**Source records**

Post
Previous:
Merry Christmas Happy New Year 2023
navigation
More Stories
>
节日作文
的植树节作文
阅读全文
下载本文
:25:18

**Problem requirements**
Can you substitute "Articles" for "Stories" throughout the data above and write it out again with nothing else changed?

**Answer below**
Post
Previous:
Merry Christmas Happy New Year 2023
navigation
More Articles
>
节日作文
的植树节作文
阅读全文
下载本文
:25:18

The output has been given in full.